Neste 34.º Domingo do Tempo Comum, que termina o ciclo litúrgico do Ano A, celebramos a Solenidade de Nosso Senhor Jesus Cristo, Rei do Universo.

Este rei não é como os outros: o seu Reino não é deste mundo, a sua coroa é de espinhos, o seu trono é uma cruz, o seu poder é diferente do poder do mundo, o seu exército é composto por homens desarmados, a sua lei são as bem-aventuranças e o amor, o seu Reino é um mundo de paz.

A primeira leitura de Ezequiel utiliza a imagem do Bom Pastor para apresentar Deus e para definir a sua relação de ternura, amor e carinho pelo seu povo. Um belíssimo texto sobre o cuidado extremo de Deus para connosco, que importa reler com toda a atenção.

Na segunda leitura, Paulo lembra aos cristãos que o fim último da caminhada do crente é a participação nesse Reino de Deus de vida plena, para o qual Cristo nos conduz.

A parábola do juízo final no Evangelho impressiona pela sua simplicidade e provocação: apresenta o Filho do Homem sentado no seu trono, a separar as pessoas umas das outras, “como o pastor separa as ovelhas dos cabritos”.

No primeiro diálogo, o rei acolhe as ovelhas e convida-as a tomar posse da herança do Reino. No segundo, o rei afasta os cabritos e impede-os de tomar posse dessa herança.

Qual é o critério que o rei utiliza para acolher uns e rejeitar outros?

A questão decisiva está na atitude de amor ou de indiferença para com os irmãos que se encontram em situações dramáticas de necessidade, os que têm fome e sede, os peregrinos, os que não têm que vestir, os que estão doentes, os que estão na prisão. Jesus identifica-Se com os pequenos, os pobres, os débeis, os marginalizados, os descartados da sociedade. Manifestar amor e solidariedade para com o pobre é fazê-lo ao próprio Jesus; manifestar egoísmo e indiferença para com o pobre é fazê-lo também ao próprio Jesus.

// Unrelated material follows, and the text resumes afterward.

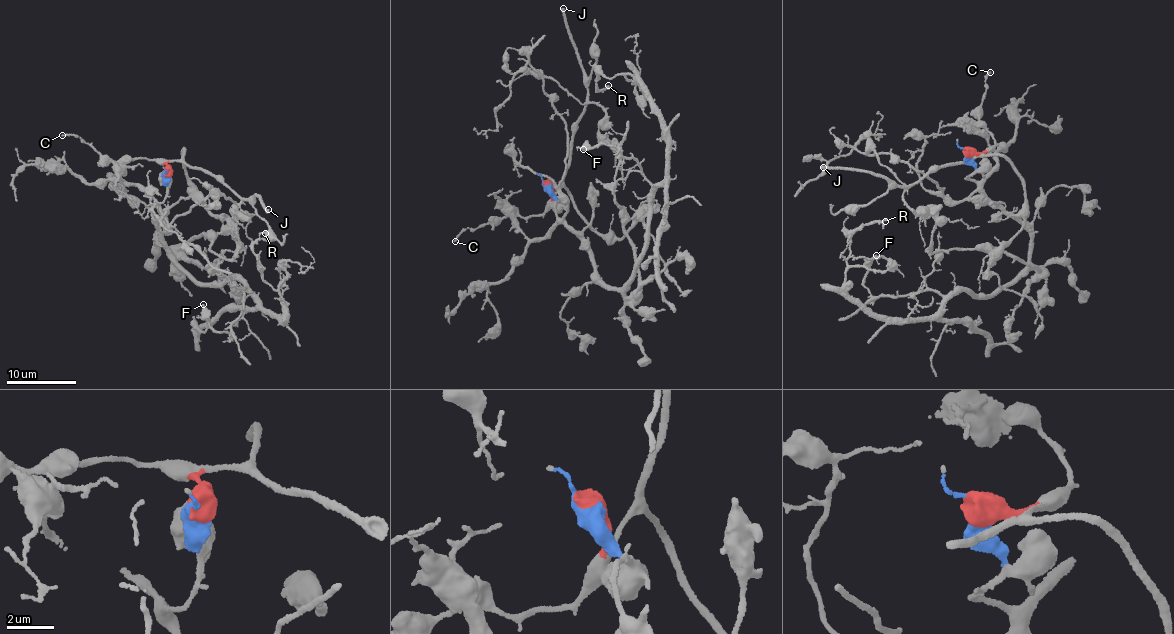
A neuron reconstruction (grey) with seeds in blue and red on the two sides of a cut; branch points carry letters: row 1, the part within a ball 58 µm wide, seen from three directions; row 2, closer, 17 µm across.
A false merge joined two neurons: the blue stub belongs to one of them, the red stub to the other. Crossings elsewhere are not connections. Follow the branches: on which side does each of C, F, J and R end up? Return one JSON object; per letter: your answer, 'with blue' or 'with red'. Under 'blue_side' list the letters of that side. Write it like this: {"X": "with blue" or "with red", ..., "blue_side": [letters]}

À luz da cena apresentada por Mateus, as parábolas dos domingos anteriores ganham nova força. “Estar vigilantes e preparados” consiste, principalmente, em viver o amor e a solidariedade para com os pobres, os pequenos, os desprotegidos, os marginalizados. Os egoístas e os indiferentes não têm lugar no Reino de Deus.

Não esqueçamos nunca este facto essencial: o Reino de Deus está no meio de nós. Depende de nós fazer com que esse Reino deixe de ser uma miragem, para passar a ser uma realidade a crescer e a transformar o mundo e a vida das pessoas.

Empenhemo-nos nesta semana em dar, em nome do Senhor, ternura e reconforto aos pequenos até aqui ignorados e tão próximos de nós, no nosso prédio, bairro e cidade e, quem sabe, até na nossa casa, na comunidade cristã, na comunidade religiosa. Entremos na ternura do Rei de Amor, tão necessária nestes tempos difíceis de pandemia que estamos a viver. Passemos da emergência da pandemia à urgência do amor!